Columnistas

Finanzas públicas para el desarrollo

La permanente discusión versa sobre el tamaño del Estado, el nivel y la composición del gasto público

La Razón / Gabriel Loza Tellería

00:33 / 08 de septiembre de 2012

La CAF presentó su reporte de economía y desarrollo sobre la necesidad de fortalecer la conexión de los ingresos y gastos para lograr que las finanzas públicas contribuyan al desarrollo. Parte el estudio de la premisa que el “Estado, como actor clave en el desarrollo económico,” tiene el rol de promover el crecimiento económico con inclusión social, en el marco de la provisión directa de bienes y servicios públicos. Considera tres variables claves: redistribución, eficiencia y representación. Lo óptimo sería por tanto que el manejo de las finanzas públicas logre estos tres objetivos simultáneamente, aspecto que no es fácil.

La discusión permanente de los economistas es sobre el tamaño del Estado, el nivel y la composición del gasto público; pero el ciudadano también se pregunta, ¿por qué gasta tanto el Estado? Sin embargo, es claro, como dice el estudio, que: “el nivel de impuestos y gastos gana participación en el PIB a medida que las economías se desarrollan”. La llamada Ley de Wagner explica la relación positiva entre el tamaño del Estado, medido por el nivel de gastos o impuestos, y el ingreso per cápita. Esto quiere decir que a mayor desarrollo, mayor tamaño del Estado, aspecto que iría contra el pensamiento neoliberal a primera vista.

El estudio da evidencia para países desarrollados y en desarrollo. En el caso de América Latina, el gasto público es del 21% del PIB, y este nivel sería menor que el que le correspondería dado su nivel de desarrollo.  En el caso de Bolivia, con base en los datos del Ministerio de Economía y Finanzas Públicas, los gastos consolidados del Sector Público No Financiero en 2011 representaban el 34,9% del PIB. Uno de los objetivos del reporte es de analizar los determinantes de la evolución del tamaño del Estado y sus funciones a lo largo del proceso de desarrollo, aunque obviamente ésta es una tarea muy ambiciosa, dado que cada país es una experiencia concreta histórica.

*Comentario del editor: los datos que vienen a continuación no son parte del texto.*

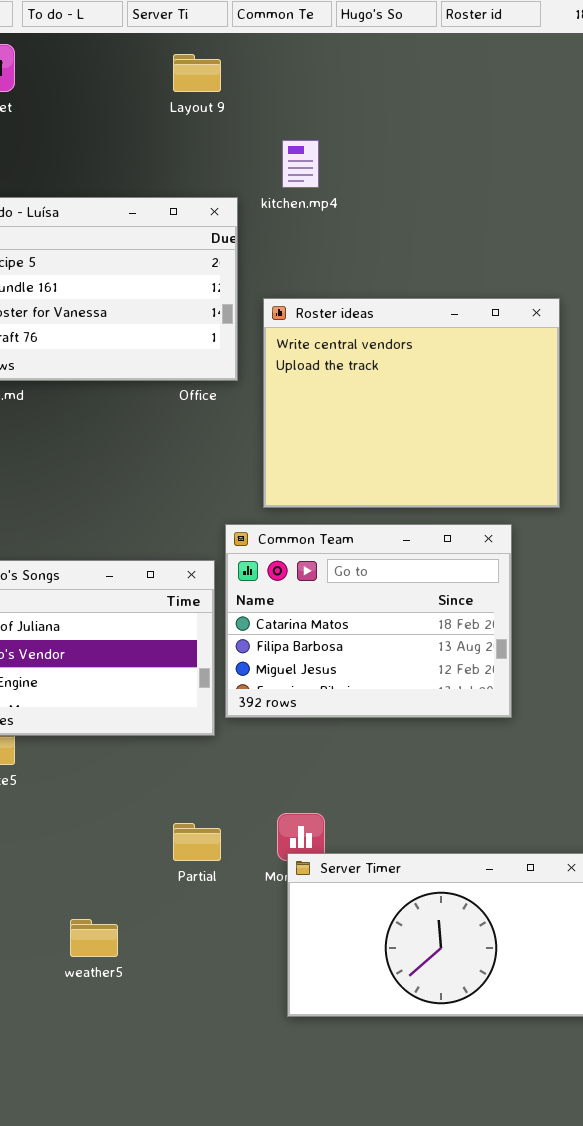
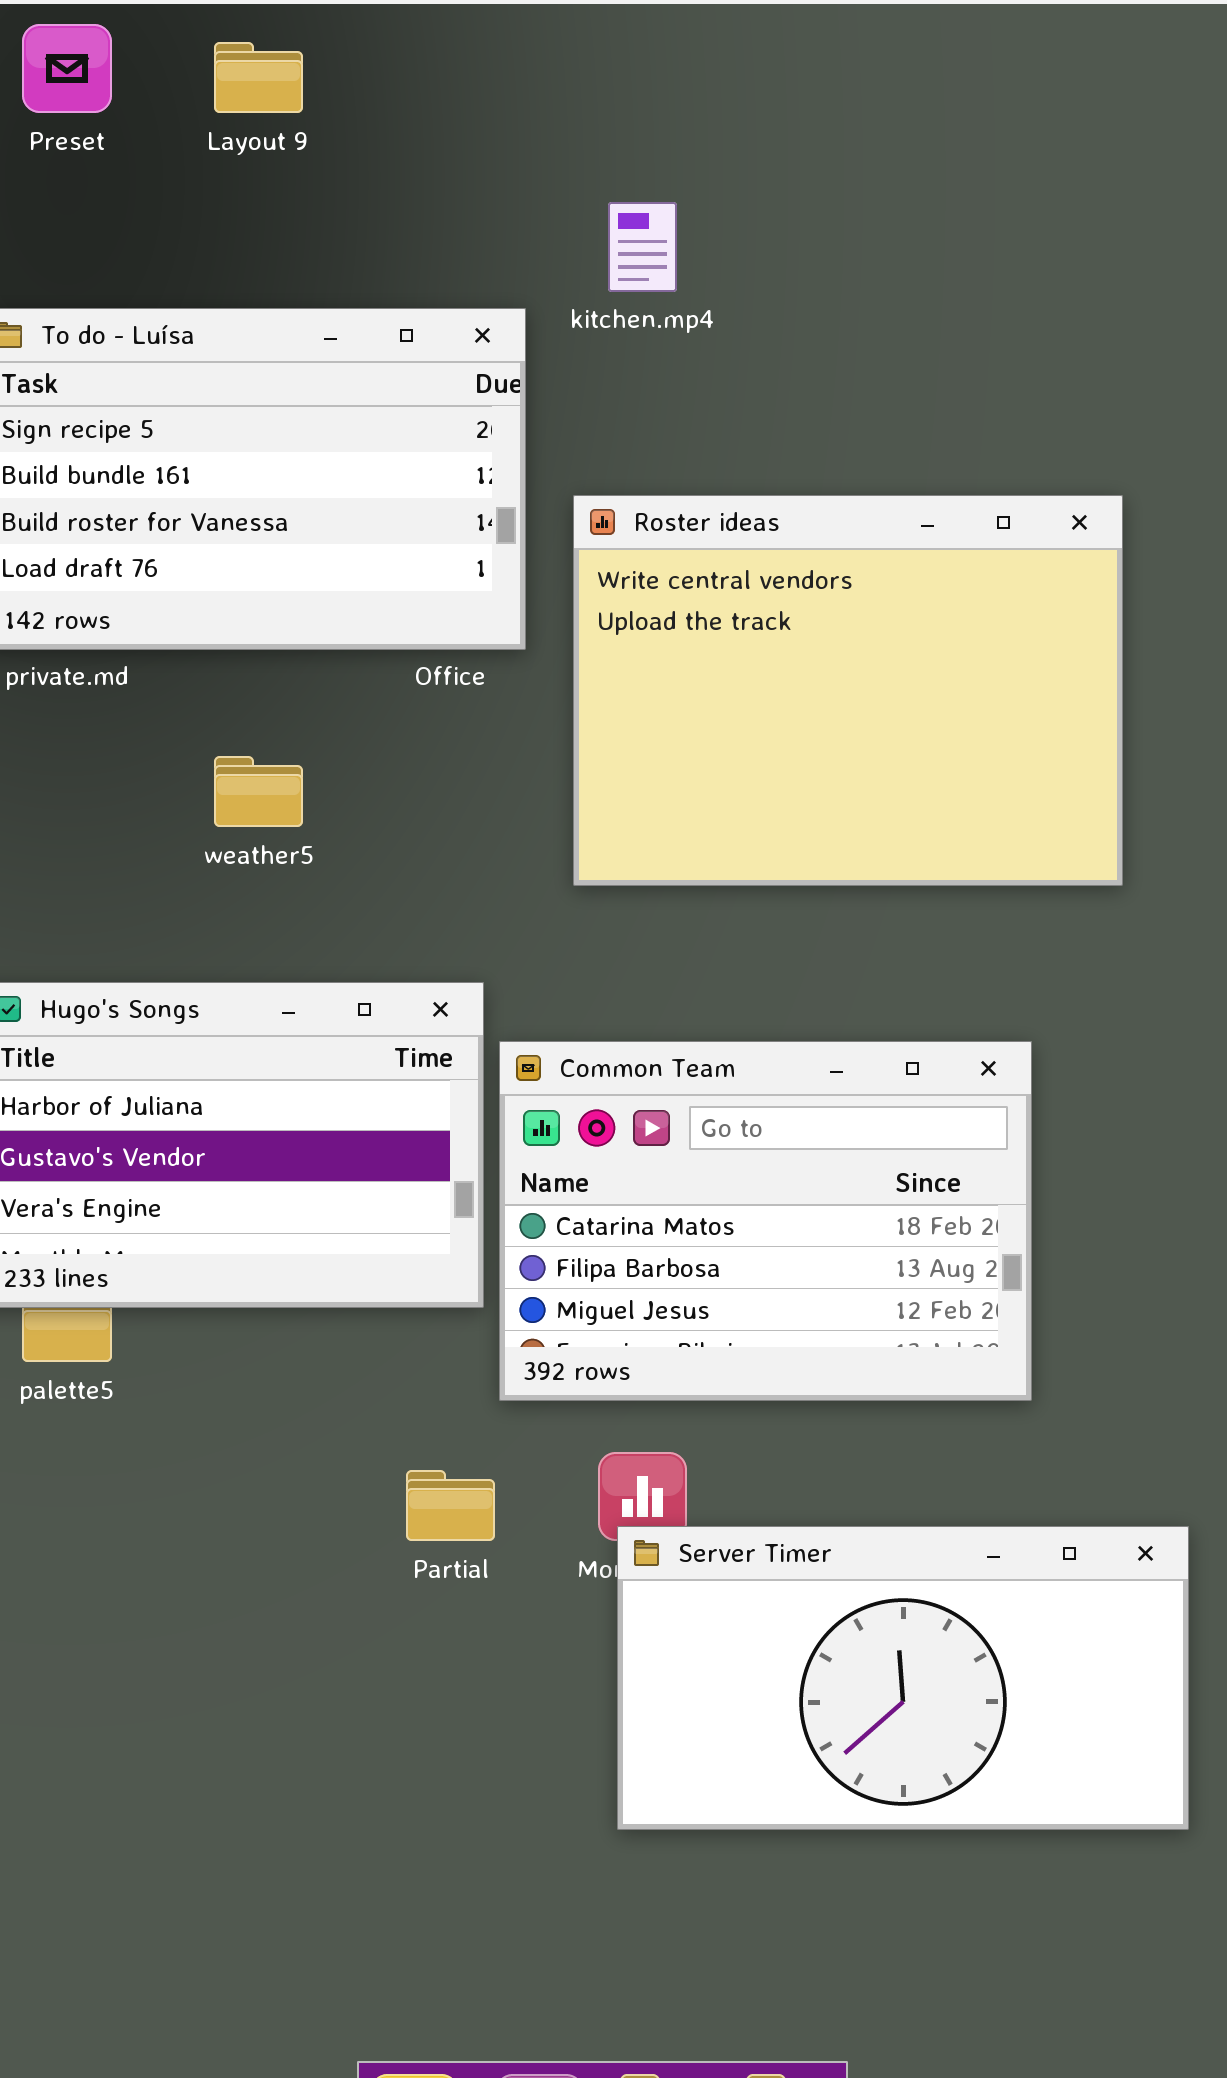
Layout 9: [173,54,221,92] -> [214,42,303,113], moved
Common Team: [225,524,512,718] -> [499,1041,1032,1401], moved
weather5: [70,919,118,957] -> [214,756,303,827], moved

Uno de los temas que llama más la atención, sobre todo para el caso boliviano, es el de recursos naturales y el vínculo del ciudadano con el Estado. En nuestro medio, diversos estudios sobre la renta de los hidrocarburos y de los minerales en general han tendido a calificar el problema como “rentismo” en sentido peyorativo.

El estudio de la CAF señala que en América Latina la participación de la renta de minerales e hidrocarburos en los presupuestos aumentó del  18% al 35%, y del 5% del PIB en 2002 al 11% en 2008. Plantea que el aumento de la renta no sólo se debió a precios, sino a cambios en el régimen para aumentar la participación del Estado.

Es a partir de 2003, cuando se inicia el ciclo favorable de los precios de las materias primas, que la tendencia fue a incrementar la participación del Estado en las rentas, a través de la estatización de la actividad, la renegociación de los contratos o de incrementos en las regalías e impuestos. En el caso de Bolivia, la discusión de los analistas se centró en que si fue nacionalización o no; en mi opinión, fue a través de las tres modalidades.

¿Qué pueden hacer los países con elevadas rentas de recursos naturales? El estudio recomienda reglas presupuestarias claras que faciliten el monitoreo de manera de desvincular la trayectoria del gasto de las fluctuaciones de las rentas. Sugiere relaciones contractuales transparentes con las empresas productoras y la presencia de contrapesos en el proceso de decisiones presupuestarias: Ejecutivo, Parlamento y ciudadanos.